Document segment Block Start

Congress enacts comprehensive tax shelter reform

Congress passes the Deficit Reduction Act of 1984, which requires tax shelter promoters to register with the IRS before offering their products to the public. The promoters must maintain a list of all investors in each shelter and make the list available to IRS within 10 days. Shelters are defined as investments that deliver at least $2 in tax savings for each $1 invested in the shelter.

1986

Tax Reform Act of 1986 passed

Included in the Tax Reform Act is a proposal that targets individuals who are taking advantage of abusive tax shelters. The IRS later suspects the 1986 law caused a flow of tax shelter promoters and practitioners -- armed with a glut of specialist knowledge -- to target their activities toward corporations.

1991

A change in accounting rules helps tax shelter promoters

Accountants are now allowed to charge performance-based fees, like investment bankers, as opposed to an hourly rate. This rule change is suspected of having spurred accountants to develop tax shelter products that could be marketed to multiple clients.

Document segment Block End

### Requirement 1
According to the tax shelter timeline, how many days do promoters have to make their investor list available to the IRS?
### Requirement 2
Rewrite the tax shelter timeline from "Congress passes the" up to and including "activities toward corporations.", changing "IRS" to "Internal Revenue Service".

Supplied material Block Start

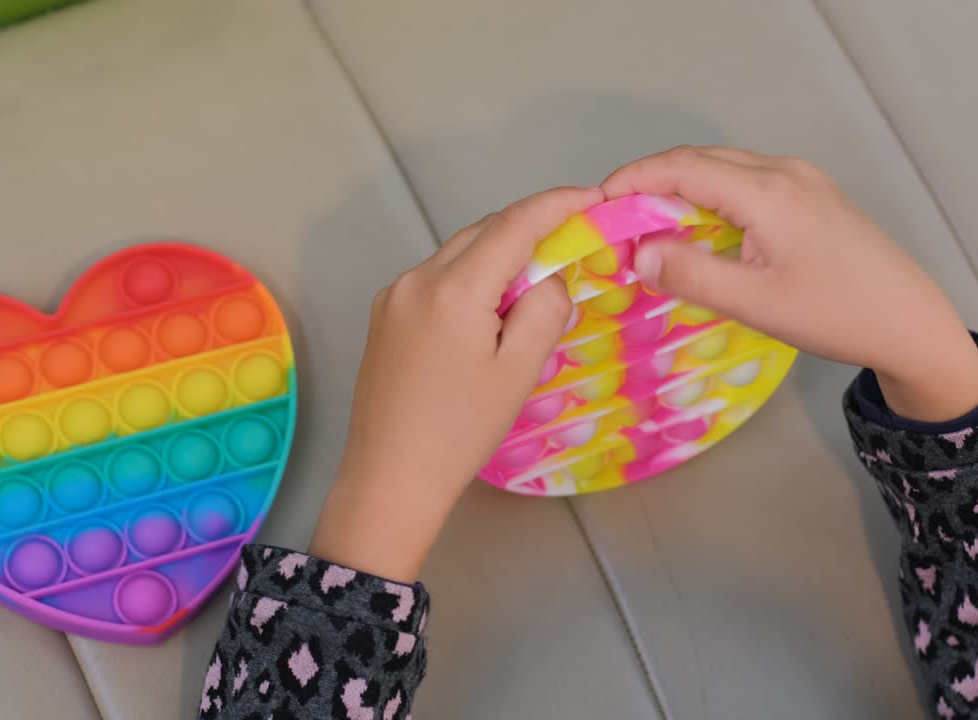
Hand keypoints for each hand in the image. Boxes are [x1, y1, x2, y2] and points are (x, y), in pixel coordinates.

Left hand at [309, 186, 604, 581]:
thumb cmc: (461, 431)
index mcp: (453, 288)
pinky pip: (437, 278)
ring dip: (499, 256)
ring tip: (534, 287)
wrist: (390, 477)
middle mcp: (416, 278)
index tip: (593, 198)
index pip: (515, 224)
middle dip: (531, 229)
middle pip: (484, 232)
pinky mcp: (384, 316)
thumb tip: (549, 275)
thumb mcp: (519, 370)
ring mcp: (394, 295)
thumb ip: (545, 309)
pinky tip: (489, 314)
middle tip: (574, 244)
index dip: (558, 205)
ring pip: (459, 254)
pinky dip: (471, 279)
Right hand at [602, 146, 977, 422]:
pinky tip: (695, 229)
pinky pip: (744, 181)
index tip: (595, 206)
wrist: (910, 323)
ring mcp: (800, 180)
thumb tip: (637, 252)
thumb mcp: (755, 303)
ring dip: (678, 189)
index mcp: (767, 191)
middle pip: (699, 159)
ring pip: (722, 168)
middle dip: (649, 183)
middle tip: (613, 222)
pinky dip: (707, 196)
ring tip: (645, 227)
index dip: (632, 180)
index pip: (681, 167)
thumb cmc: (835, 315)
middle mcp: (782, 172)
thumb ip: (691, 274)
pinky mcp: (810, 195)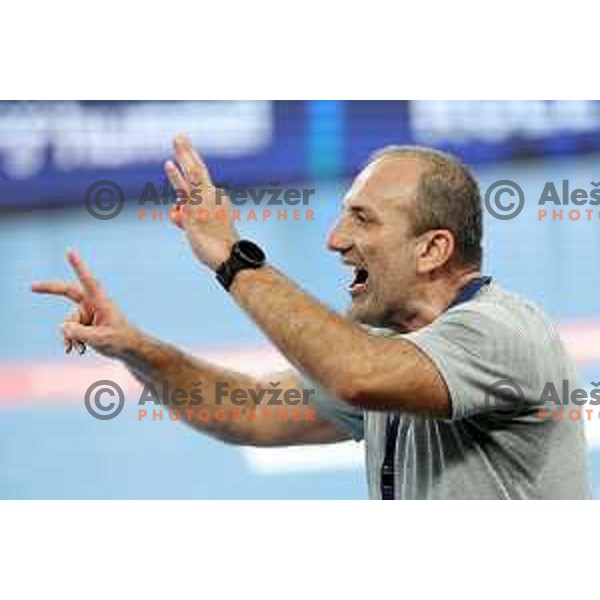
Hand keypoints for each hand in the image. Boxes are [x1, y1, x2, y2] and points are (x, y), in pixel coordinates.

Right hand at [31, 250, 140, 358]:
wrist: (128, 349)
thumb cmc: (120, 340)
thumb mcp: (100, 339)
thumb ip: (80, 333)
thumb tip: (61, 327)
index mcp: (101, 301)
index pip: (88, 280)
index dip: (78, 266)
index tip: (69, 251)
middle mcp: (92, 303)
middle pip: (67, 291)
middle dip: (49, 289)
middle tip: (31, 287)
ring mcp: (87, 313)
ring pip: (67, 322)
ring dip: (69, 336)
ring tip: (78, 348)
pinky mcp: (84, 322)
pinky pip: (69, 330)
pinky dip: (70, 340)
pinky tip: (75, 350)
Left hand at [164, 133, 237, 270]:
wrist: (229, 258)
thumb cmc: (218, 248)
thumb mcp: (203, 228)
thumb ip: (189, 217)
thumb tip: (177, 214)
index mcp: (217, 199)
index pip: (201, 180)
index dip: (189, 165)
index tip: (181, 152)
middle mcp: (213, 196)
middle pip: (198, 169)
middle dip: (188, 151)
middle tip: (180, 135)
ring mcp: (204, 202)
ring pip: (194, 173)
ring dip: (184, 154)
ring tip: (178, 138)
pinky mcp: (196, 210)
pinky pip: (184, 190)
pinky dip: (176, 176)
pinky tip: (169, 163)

Supplied material Block End
Supplied material Block Start

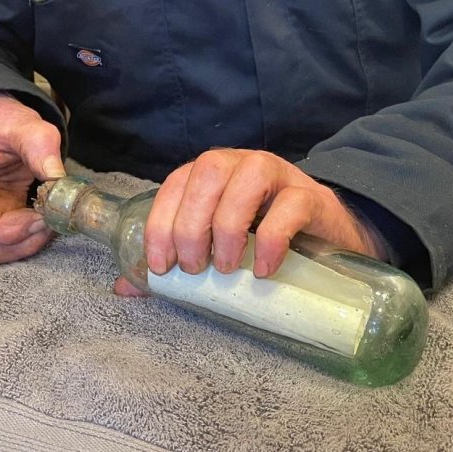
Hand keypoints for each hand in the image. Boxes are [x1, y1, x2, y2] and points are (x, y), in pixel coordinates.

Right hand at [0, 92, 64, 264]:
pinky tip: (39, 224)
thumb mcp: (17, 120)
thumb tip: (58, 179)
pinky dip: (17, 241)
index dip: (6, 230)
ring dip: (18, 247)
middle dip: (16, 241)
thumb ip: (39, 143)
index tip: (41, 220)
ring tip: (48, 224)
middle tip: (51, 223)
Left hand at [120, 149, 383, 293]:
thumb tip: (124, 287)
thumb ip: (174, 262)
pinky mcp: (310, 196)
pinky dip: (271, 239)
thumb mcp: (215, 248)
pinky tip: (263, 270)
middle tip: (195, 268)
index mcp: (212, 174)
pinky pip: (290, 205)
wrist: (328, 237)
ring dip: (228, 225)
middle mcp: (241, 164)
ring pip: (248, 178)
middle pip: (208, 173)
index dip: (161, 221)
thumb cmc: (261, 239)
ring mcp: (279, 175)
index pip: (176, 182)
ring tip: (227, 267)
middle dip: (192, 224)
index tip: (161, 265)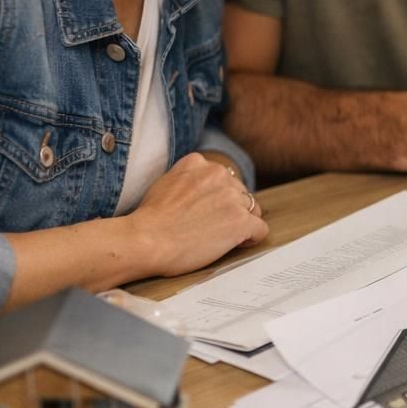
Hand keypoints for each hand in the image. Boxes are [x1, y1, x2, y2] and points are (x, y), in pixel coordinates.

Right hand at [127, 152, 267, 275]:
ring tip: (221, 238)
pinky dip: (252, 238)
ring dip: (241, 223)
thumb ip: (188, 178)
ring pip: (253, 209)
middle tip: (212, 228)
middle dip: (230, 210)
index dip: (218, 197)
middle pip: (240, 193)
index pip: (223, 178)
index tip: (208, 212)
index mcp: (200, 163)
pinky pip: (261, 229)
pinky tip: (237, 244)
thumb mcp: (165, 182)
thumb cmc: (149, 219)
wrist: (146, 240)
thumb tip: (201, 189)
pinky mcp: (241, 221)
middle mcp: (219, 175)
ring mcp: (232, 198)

Supplied material Block End
Supplied material Block Start

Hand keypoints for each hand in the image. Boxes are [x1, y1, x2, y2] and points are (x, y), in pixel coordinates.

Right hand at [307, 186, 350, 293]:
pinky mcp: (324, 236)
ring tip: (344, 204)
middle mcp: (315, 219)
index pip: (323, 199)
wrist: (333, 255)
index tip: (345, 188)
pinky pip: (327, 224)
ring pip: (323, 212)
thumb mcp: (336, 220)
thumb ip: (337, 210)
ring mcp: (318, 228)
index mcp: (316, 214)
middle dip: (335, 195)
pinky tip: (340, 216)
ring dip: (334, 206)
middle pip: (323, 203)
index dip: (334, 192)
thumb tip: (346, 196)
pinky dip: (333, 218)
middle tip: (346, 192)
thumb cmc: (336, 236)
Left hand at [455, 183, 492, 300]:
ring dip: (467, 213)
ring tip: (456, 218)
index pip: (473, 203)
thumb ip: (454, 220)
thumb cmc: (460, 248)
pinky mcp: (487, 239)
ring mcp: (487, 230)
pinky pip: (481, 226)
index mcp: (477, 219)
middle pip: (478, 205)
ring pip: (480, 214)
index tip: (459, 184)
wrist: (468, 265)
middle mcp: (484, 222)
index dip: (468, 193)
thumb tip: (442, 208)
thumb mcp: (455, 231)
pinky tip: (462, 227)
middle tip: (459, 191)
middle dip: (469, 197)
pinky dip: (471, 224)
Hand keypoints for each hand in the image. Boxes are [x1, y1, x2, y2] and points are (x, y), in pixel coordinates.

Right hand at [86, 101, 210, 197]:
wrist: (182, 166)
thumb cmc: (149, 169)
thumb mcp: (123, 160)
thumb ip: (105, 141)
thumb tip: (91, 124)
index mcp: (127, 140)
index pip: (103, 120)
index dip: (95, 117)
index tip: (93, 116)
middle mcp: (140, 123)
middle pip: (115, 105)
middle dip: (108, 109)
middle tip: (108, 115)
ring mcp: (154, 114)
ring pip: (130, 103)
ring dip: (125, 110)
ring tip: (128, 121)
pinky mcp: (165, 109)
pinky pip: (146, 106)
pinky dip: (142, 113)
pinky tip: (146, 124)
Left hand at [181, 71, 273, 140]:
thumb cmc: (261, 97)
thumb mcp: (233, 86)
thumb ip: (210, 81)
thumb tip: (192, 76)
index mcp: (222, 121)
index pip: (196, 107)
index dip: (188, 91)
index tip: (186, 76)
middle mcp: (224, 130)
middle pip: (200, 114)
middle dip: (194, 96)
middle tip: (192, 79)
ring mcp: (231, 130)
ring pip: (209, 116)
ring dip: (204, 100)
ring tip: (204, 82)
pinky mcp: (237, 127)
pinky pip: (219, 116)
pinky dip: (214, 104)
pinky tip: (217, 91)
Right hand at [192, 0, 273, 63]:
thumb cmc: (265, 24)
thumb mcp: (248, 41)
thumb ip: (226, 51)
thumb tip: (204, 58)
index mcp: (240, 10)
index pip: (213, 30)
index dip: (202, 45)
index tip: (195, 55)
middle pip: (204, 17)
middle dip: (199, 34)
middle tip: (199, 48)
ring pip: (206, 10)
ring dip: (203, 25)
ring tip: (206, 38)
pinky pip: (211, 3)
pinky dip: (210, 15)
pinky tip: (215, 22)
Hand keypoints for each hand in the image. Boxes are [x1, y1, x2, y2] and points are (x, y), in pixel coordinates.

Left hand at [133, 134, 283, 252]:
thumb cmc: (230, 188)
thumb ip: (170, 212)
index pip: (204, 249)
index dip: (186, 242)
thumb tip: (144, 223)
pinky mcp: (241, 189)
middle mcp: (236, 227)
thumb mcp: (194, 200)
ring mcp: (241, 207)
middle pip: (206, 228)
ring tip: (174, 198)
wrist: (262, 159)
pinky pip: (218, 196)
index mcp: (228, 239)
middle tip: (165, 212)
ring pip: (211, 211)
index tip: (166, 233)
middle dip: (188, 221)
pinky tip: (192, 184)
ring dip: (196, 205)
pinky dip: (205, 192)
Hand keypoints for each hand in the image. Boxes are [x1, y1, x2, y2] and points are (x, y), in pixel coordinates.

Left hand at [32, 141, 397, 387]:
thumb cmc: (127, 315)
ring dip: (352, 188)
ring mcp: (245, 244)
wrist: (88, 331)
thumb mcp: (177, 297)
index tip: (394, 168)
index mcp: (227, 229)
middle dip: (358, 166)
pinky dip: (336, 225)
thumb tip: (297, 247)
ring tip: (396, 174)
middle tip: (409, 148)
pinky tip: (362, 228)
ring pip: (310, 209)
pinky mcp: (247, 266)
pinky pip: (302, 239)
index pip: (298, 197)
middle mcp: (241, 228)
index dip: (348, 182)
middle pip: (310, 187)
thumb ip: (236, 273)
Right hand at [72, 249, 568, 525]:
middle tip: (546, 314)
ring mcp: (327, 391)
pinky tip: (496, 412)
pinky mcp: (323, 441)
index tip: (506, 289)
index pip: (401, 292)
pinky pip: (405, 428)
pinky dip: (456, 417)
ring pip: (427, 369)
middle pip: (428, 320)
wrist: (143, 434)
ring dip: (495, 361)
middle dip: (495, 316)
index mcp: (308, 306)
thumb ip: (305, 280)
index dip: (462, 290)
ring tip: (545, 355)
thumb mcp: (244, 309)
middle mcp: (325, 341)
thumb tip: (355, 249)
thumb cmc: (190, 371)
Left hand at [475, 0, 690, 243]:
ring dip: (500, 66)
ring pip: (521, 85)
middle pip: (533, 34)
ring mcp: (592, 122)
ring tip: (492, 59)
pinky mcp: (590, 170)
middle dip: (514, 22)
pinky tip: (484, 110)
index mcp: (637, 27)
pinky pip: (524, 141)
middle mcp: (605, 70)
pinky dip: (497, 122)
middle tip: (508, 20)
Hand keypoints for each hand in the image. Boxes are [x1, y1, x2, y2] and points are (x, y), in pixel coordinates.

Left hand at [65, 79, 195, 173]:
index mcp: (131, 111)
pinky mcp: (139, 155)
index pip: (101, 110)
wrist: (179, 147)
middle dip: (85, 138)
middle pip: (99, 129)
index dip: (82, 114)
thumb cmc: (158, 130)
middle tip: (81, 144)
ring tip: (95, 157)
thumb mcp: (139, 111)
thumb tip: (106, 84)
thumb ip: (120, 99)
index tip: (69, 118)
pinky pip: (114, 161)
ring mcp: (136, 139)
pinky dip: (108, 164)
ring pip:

Supplied material Block End

### Written solution 1
10 days.

### Written solution 2
Congress passes the Deficit Reduction Act of 1984, which requires tax shelter promoters to register with the Internal Revenue Service before offering their products to the public. The promoters must maintain a list of all investors in each shelter and make the list available to Internal Revenue Service within 10 days. Shelters are defined as investments that deliver at least $2 in tax savings for each $1 invested in the shelter.

1986

Tax Reform Act of 1986 passed

Included in the Tax Reform Act is a proposal that targets individuals who are taking advantage of abusive tax shelters. The Internal Revenue Service later suspects the 1986 law caused a flow of tax shelter promoters and practitioners -- armed with a glut of specialist knowledge -- to target their activities toward corporations.